Oh, Ryan, what have you got yourself into?

What if he somehow continued his education in chemistry without his mom’s knowledge? What if he was actually involved in the production of F?

What if he’s actually the-

I cut off my internal monologue before it could finish the thought. Ryan,
my
Ryan, couldn’t be one of the most wanted men in the country. That was a thought scary enough to run away from.

Running away sounded like a good idea. If Ryan asked me to run away from all this with him, I might just do it. I guessed that answered my question as to whether I was still a cop.

When I thought about my future, I no longer saw a young woman rising through the ranks in the police force, all alone. I saw Ryan and I together, I felt his touch. I felt his love.

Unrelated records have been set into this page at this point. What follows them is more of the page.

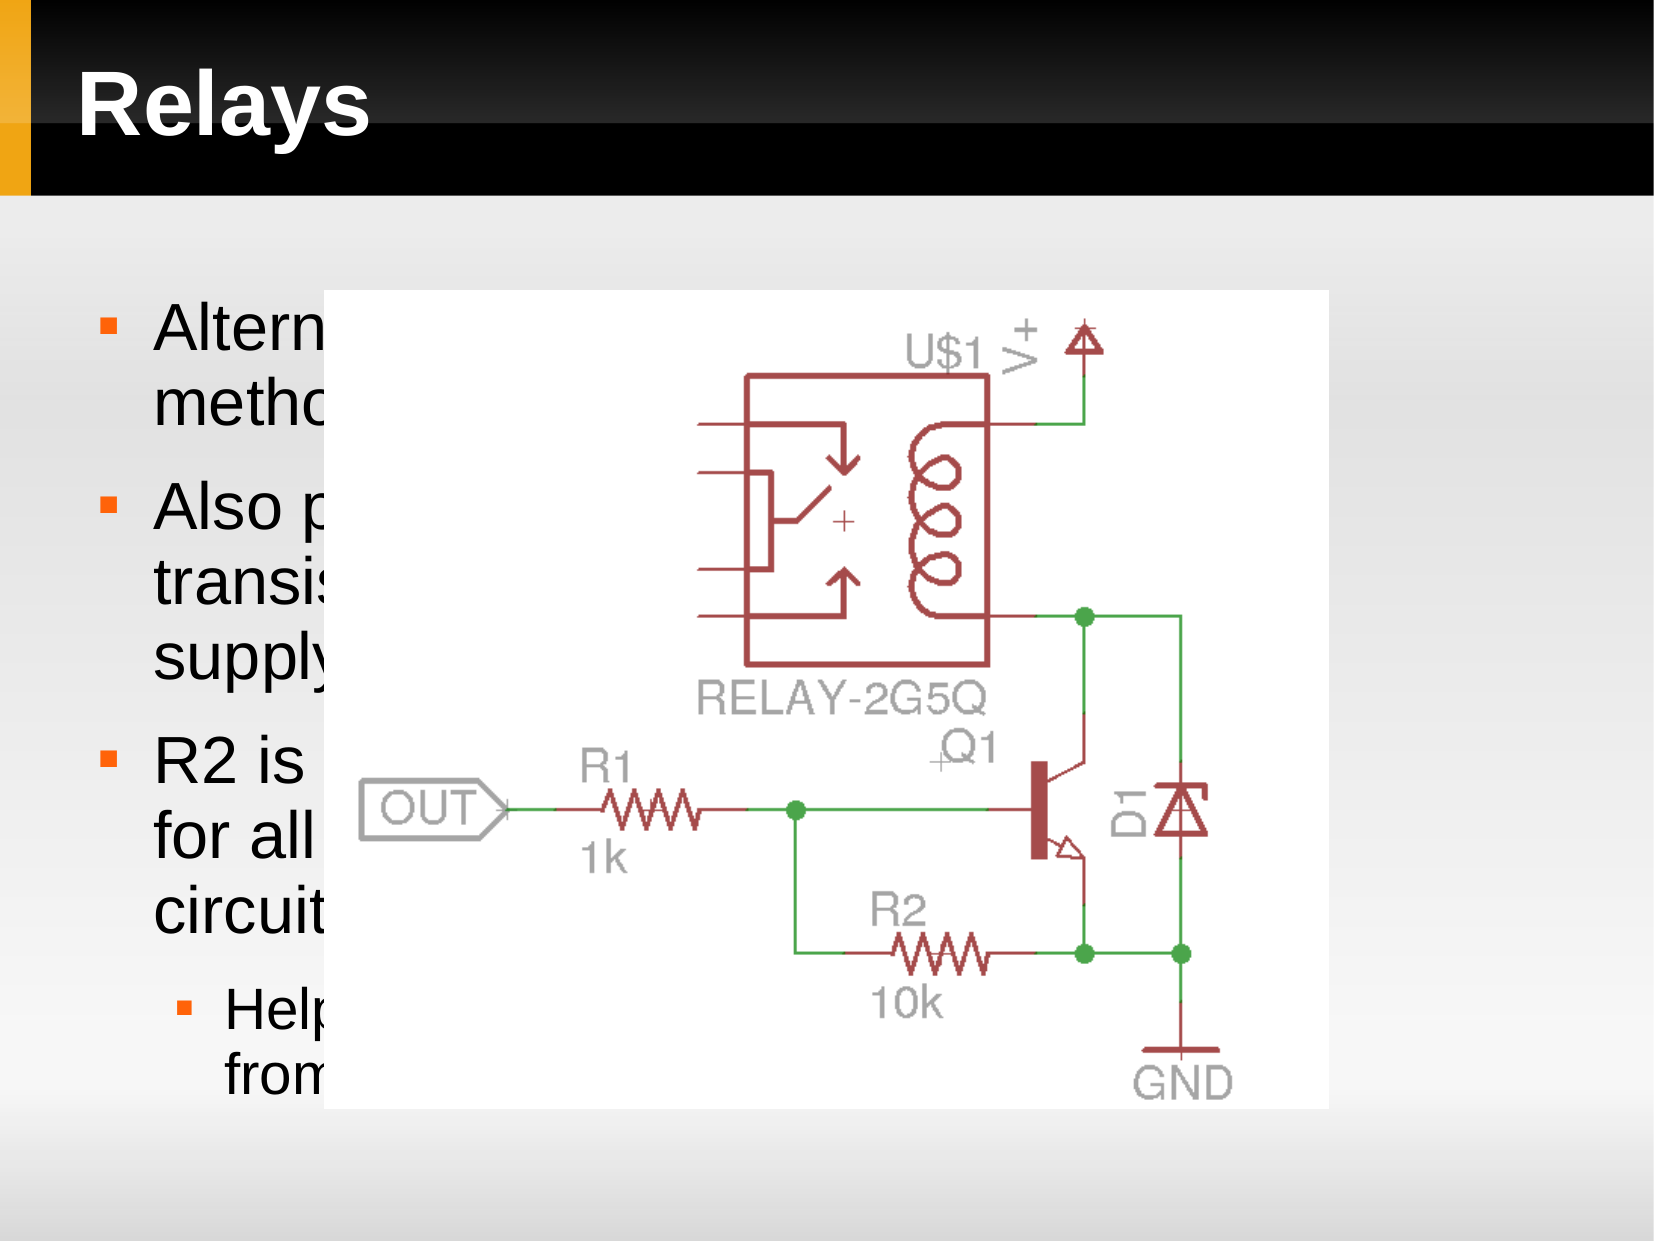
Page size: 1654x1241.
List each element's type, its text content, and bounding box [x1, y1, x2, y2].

title Relays [76, 7, 1565, 200]
list Alternative protection method Also protects transistor against supply transients R2 is good practise for all transistor circuits Helps prevent noise from switching Q1 on [82, 290, 417, 1107]
picture [0, 0, 1654, 1241]
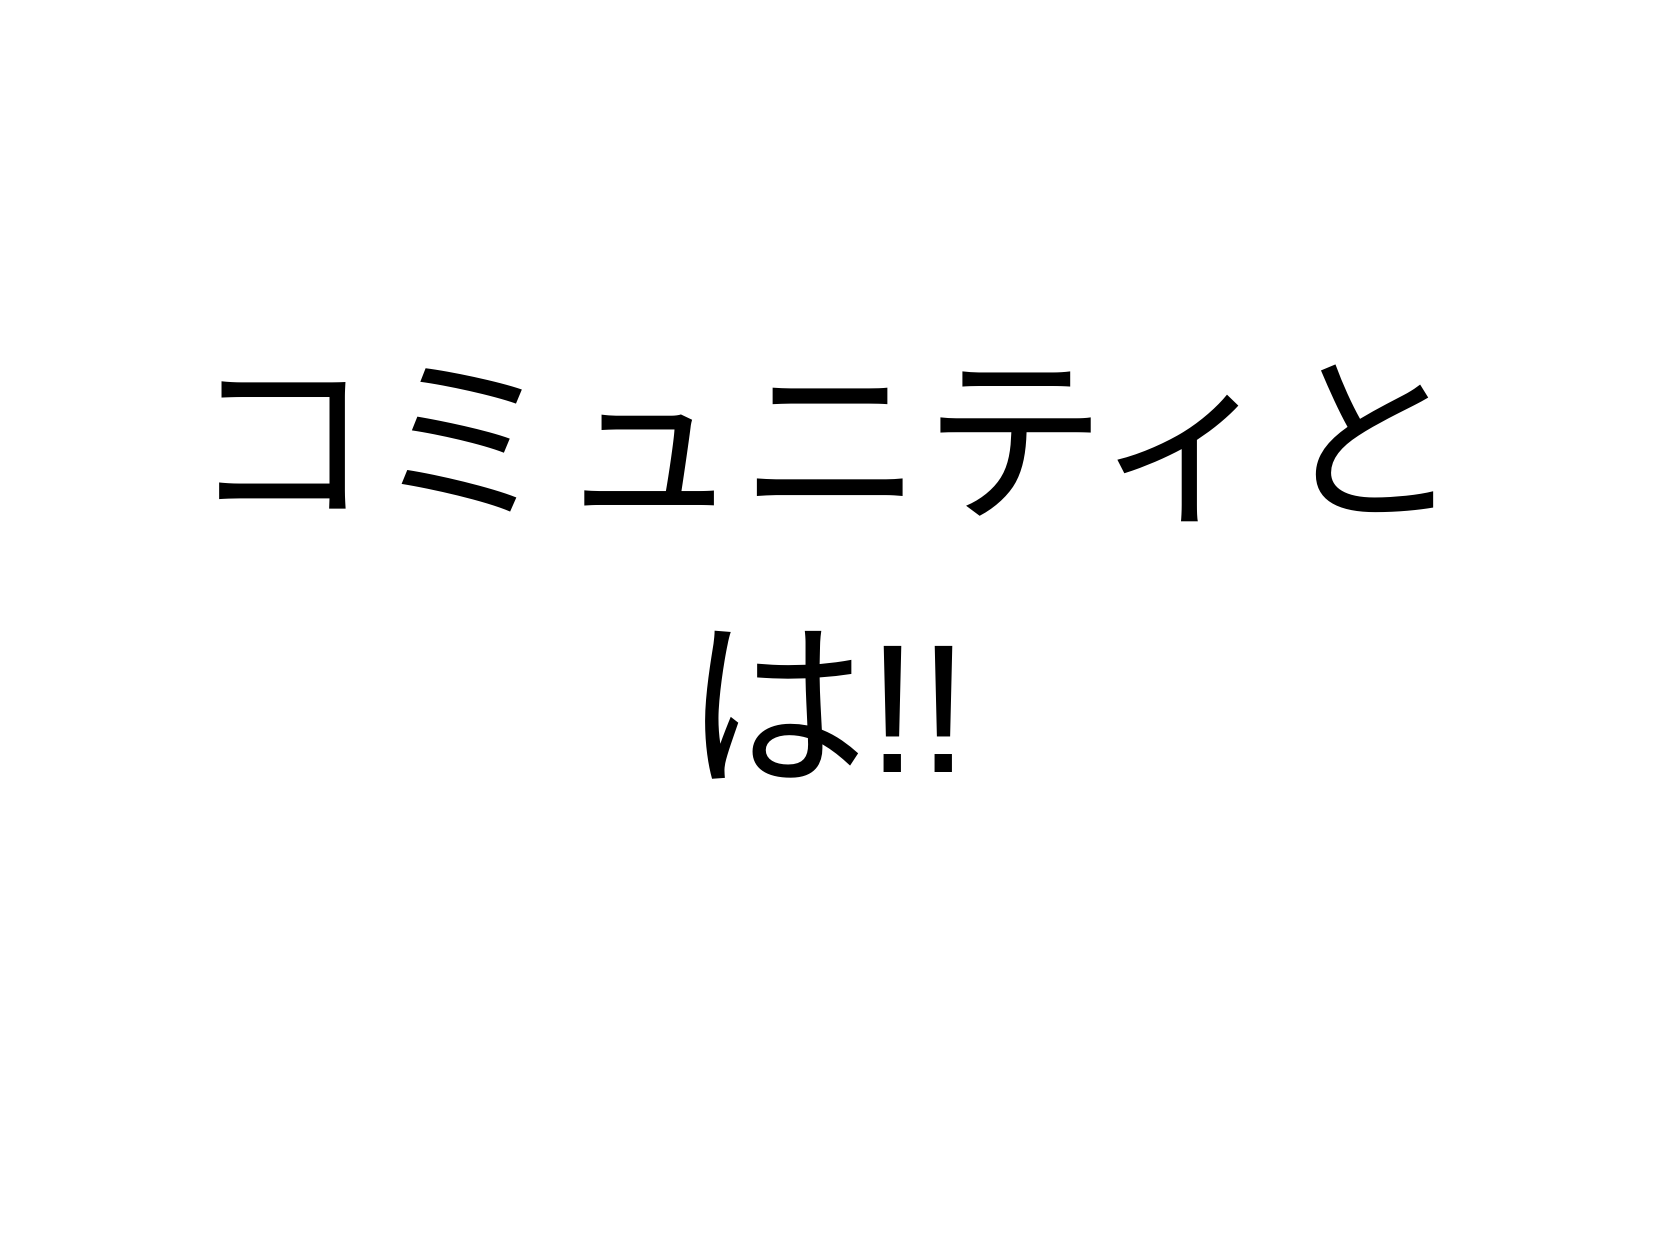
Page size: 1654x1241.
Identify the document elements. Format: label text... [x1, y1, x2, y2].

title コミュニティとは!! [82, 56, 1571, 1063]
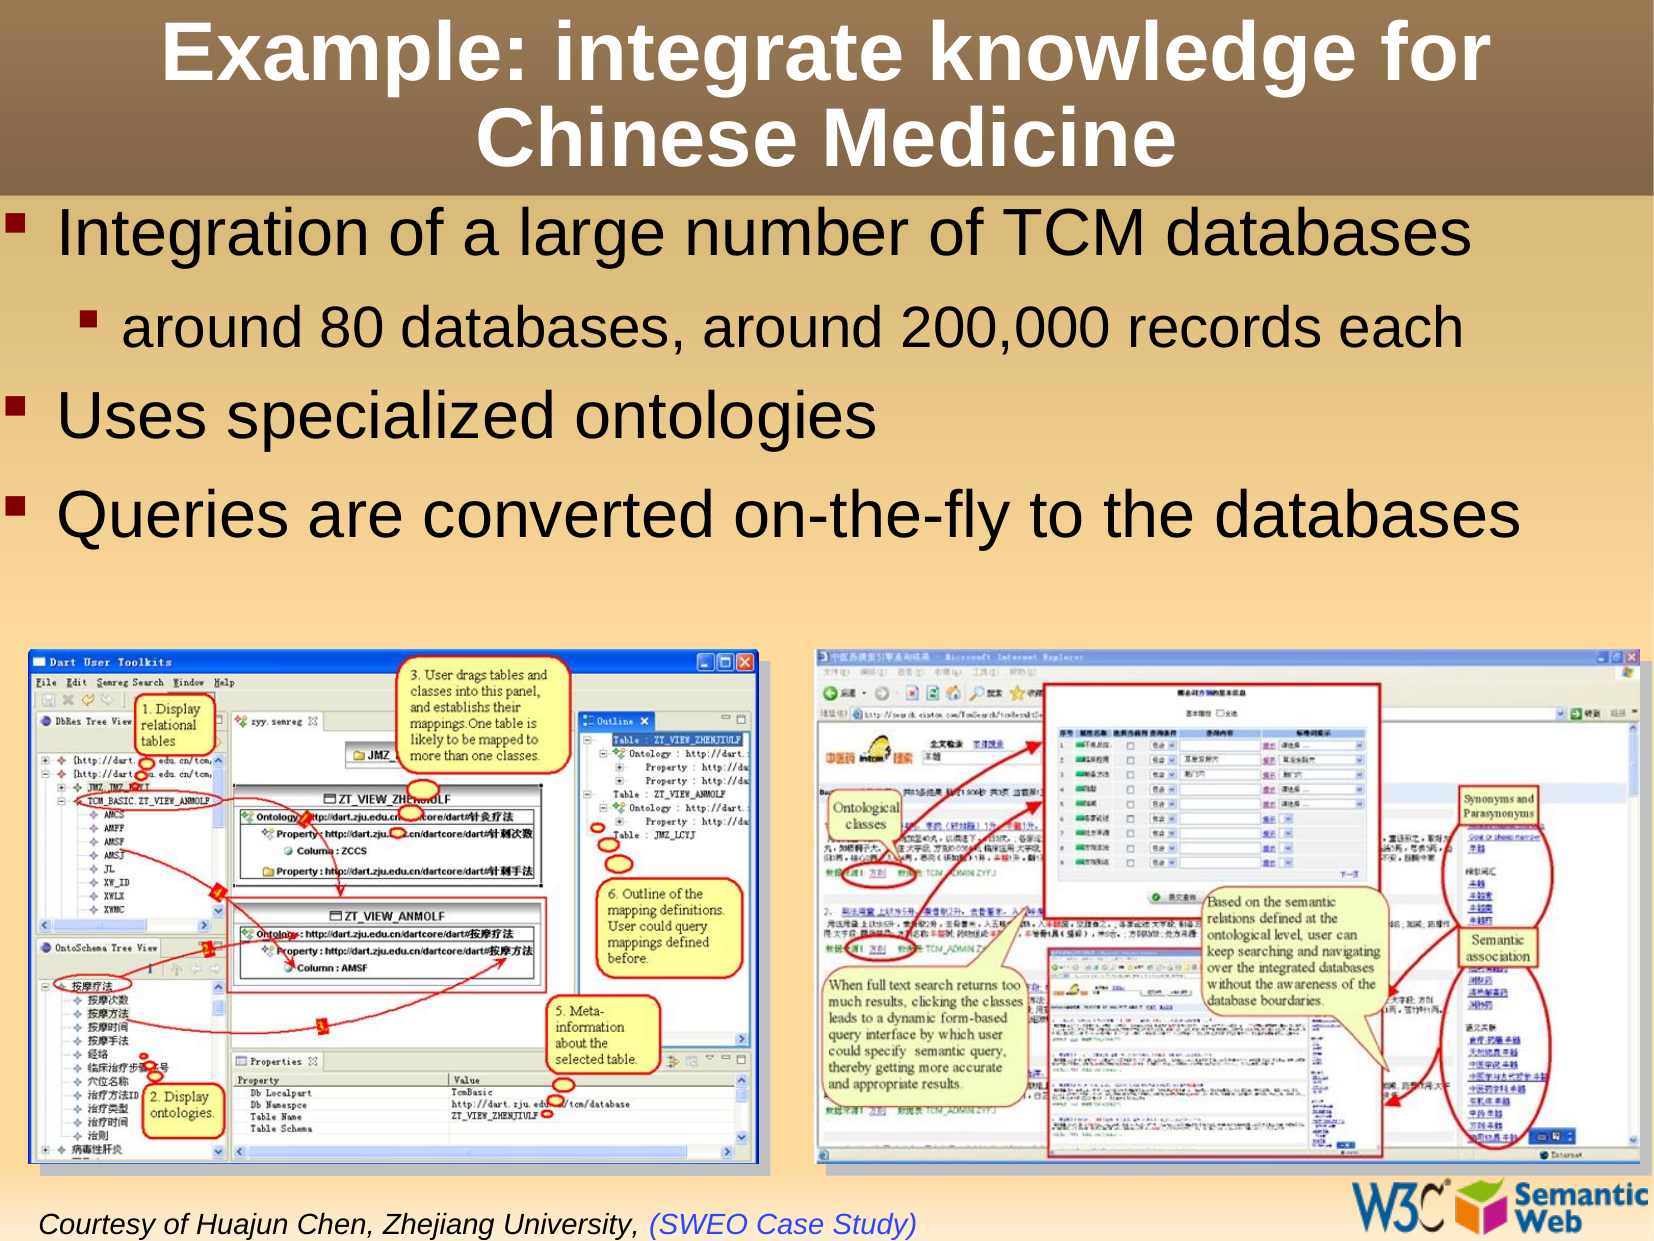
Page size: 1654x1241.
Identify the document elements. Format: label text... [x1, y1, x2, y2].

My fake life was overwhelming my present in a haze of love, and overwriting my future with its sweet promises.

I half-heartedly told myself that I was here visiting Ryan’s mother so I could casually question her about Ryan’s abilities as a chemist, any criminal history that may not have been caught or reported, who his friends were, what she knew about his college days… but I hadn’t asked any of that.

The truth was that I came here because hearing somebody talk about Ryan who loved him so completely and unconditionally made me feel like I was being poured full of pure joy until I was almost drowning in it. I basked in her motherly attention like it was sunshine itself.

“I always wanted to do this,” she said.

I sat on a chair right against the side of her bed, facing away so that she could plait my hair. She worked slowly and methodically, and I could only gauge her progress by the various gentle tugs at my scalp.

“Even when Ryan had long hair he wouldn’t let me,” she sighed.

“He had long hair?” I asked absent-mindedly.

“Once upon a time. So did I.”

“It’ll grow back though, right?”

“It sure will, little miss, but it’ll never be as nice as yours!” she said playfully.

Diana had clearly taken on board how much Ryan needed to see her fighting as much as he was. Out of all my visits, I’d only seen her having one of the bad days Ryan mentioned one time, and that was right after one of her treatments.

We worked together to do all we could. We wiped her chin after she vomited, and we kept refreshing the cool facecloths against her forehead. I tried to keep everybody’s spirits up and manage their fear, as well as staving off my own.

I could see how much Ryan needed her to be OK. When she had the strength, it was obvious how she had earned that special place in his heart. She was working her way into mine pretty easily, that was for sure. What I wouldn’t have given to have somebody like her in my life as a scared and lonely little kid.

The sound of purposeful footsteps grew louder and louder, entering the room behind me. I felt Diana’s manipulations of my hair pause, and tilted my head to the side a little to see a poker-faced doctor standing there with a clipboard.

“Hi there, Ms. Crewe, how are you feeling today?” he asked.

“I’m doing good,” Diana replied tentatively.

“Hmmm. Well, I wanted to come have a talk with you. We’ve had some pretty important test results come back today. Is it OK for me to discuss them with you in the presence of…”

“Sarina,” I said.

“In front of Sarina?” he finished.

I could feel Diana’s bravery seeping out of her as the shaking of her hands was communicated through the grip she had on my hair.

“Y-yes… but… can I call my son? He should be here. For better or for worse.”